→ **PASSAGE FOR REVIEW**:
# Music



## Cheezmo Miner (Dec 2, 2011)

I hope this is all right to post, but I've been meticulously planning my pending ZEITGEIST game and thinking about mood-setting music.

I was leaning strongly to using the soundtrack for the last Sherlock Holmes movie which has a great combination of ethnic strings and old piano that I think fits the setting well. But like a lot of movie scores, its use in-game is difficult due to the sudden--often drastic--tempo switches.

Which is why video game music is always better. You want your background music, well, in the background, doing its job of invoking mood without distraction. Video game music is designed to be endlessly looped for as long as you are in an area or level, which is perfect for the tabletop because you never really know how long you need a track to repeat itself. 

So you can imagine my elation when I discovered ARCANUM: Of Steamworks and Magic Obscura available as a free download.

These tracks were exactly what I was looking for, as that game echos ZEITGEIST's theme of magic verses industry. I like that it relies on somber and minimalistic strings rather than full orchestration--quite unlike standard game or action film fare. 

So I guess the purpose of this post is to pass along my find to those who like to use music in their games. But I'm also open to suggestions: what music are you using in your ZEITGEIST games?


----------



## Falkus (Dec 2, 2011)

I had not considered Arcanum, but it's a brilliantly inspired choice for atmospheric music for Zeitgeist. I always loved the music from the game; and now that you've pointed it out, I'm going to use it as well; starting in my session tomorrow.


----------



## RangerWickett (Dec 2, 2011)

I have one GM who always has a 'theme song' to open his campaign sessions with. Conan had the first track off the Basil Poledouris Conan soundtrack. Rogue Trader has this epic piece:

[ame=http://www.youtube.com/watch?v=G2w4SNOW-6w]Hitman: Blood Money Original Soundtrack - Track 1 - YouTube[/ame]

I haven't yet thought of a good one for ZEITGEIST. Sherlock Holmes is tempting. Dammit, we need more steampunk, or at least 19th century action, video games and movies. 

I wonder if Wild Wild West would work. . . . Ha.

→ **DATA BELOW**:
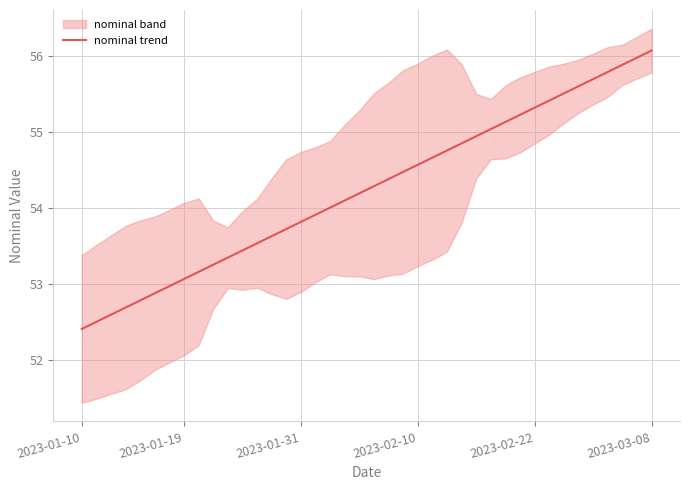

Is it true that nominal trend equals 75.5 at 2023-02-10?

False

→ **ASSIGNMENT 1**: In the thread on music for ZEITGEIST games, explain why Cheezmo Miner judges video game music better for the tabletop than a movie score.
→ **ASSIGNMENT 2**: Write out the thread on music for ZEITGEIST games word for word, from "I had not considered" to "RangerWickett (Dec 2, 2011)".

→ **WRITTEN REPLY 1**: Movie scores like the Sherlock Holmes soundtrack have sudden, often drastic tempo switches that make them hard to use in play. Video game music is built to loop endlessly and to set a mood without distraction. That suits the tabletop, where you never know how long a track will need to repeat.

→ **WRITTEN REPLY 2**:
I had not considered Arcanum, but it's a brilliantly inspired choice for atmospheric music for Zeitgeist. I always loved the music from the game; and now that you've pointed it out, I'm going to use it as well; starting in my session tomorrow.


----------



## RangerWickett (Dec 2, 2011)